Ongoing research supports what those of us in the field know from experience. We have learned that the brain continues to grow and change well into old age. Meditation, yoga, diet, exercise, sleep, and humor are all components of a healthy life. The work of Jon Kabat-zinn, Ph.D. and others in mindfulness-based stress reduction have proven results in pain management and provide measured increases in the quality of life. Functional magnetic resonance imaging has offered us new insights into personality and emotion. Now it can be used to demonstrate the effectiveness of pastoral care and the long term benefits of stress reduction and pain management.
Chaplains have traditionally been guests in someone else's house, that is, the doctor's hospital. New research proves that chaplains have a bigger role to play in the healing process. We can develop business models that not only demonstrate in clear terms what we bring to the process but models for compensation that are consistent with our training and experience.
Paul Hawken talks about new growth coming from the ‘edge or marginal species’. I have often thought of myself and my professional cohorts in chaplaincy and pastoral counseling as those ‘edge’ species in ministry. Our training introduced us to a variety of religious expression. We trained in groups that were ecumenical and included men and women, gay and straight. We were trained in psychological dynamics and in effective listening skills. We worked with patients who became our parishioners as we listened to them and helped them use their religious traditions to make sense of the various life crises they were facing.

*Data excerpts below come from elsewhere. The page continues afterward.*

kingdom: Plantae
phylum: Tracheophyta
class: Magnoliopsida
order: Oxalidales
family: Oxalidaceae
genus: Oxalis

We worked collegially with other professionals including social workers and doctors, nurses other specialist in trying to better understand the patient and to include their families.
With the development of effective ways to measure the benefits of stress reduction, meditation, and life review, we can now show concrete evidence of the effective work we bring to the health care system. Those same skills have a great value for people who are increasingly cut off from community and are not practicing in any faith connection. Clergy in the general practice of ministry who often have been introduced to the clinical method of learning, to teamwork in ministry and in the use of psychological theory could greatly benefit from the skills we have to teach. I am hopeful about the future of the church, I have seen evidence of healthy congregations that gather people in helpful ways and who provide effective ways to meet and deal with the stress/celebrations of life.
Jeremy Rifkin, global economist and author of the book, The Empathic Civilization: The Race to Global Consciousness in a World in Crisis (2010) writes about the evolution of empathy and ends his book with this conclusion: The Empathic Civilization is emerging. We are fast extending our empathic embrace to the world of humanity and the vast project of life that envelops the planet. But our rush to universal empathic connectivity is running up against a rapidly accelerating entropic juggernaut in the form of climate change and the proliferation of weapons of mass destruction. Can we reach biosphere consciousness and global empathy in time to avert planetary collapse?
His question is our challenge as pastors, chaplains, and theologically trained professionals who may be in the unique position to offer hope and direction to an emerging new age.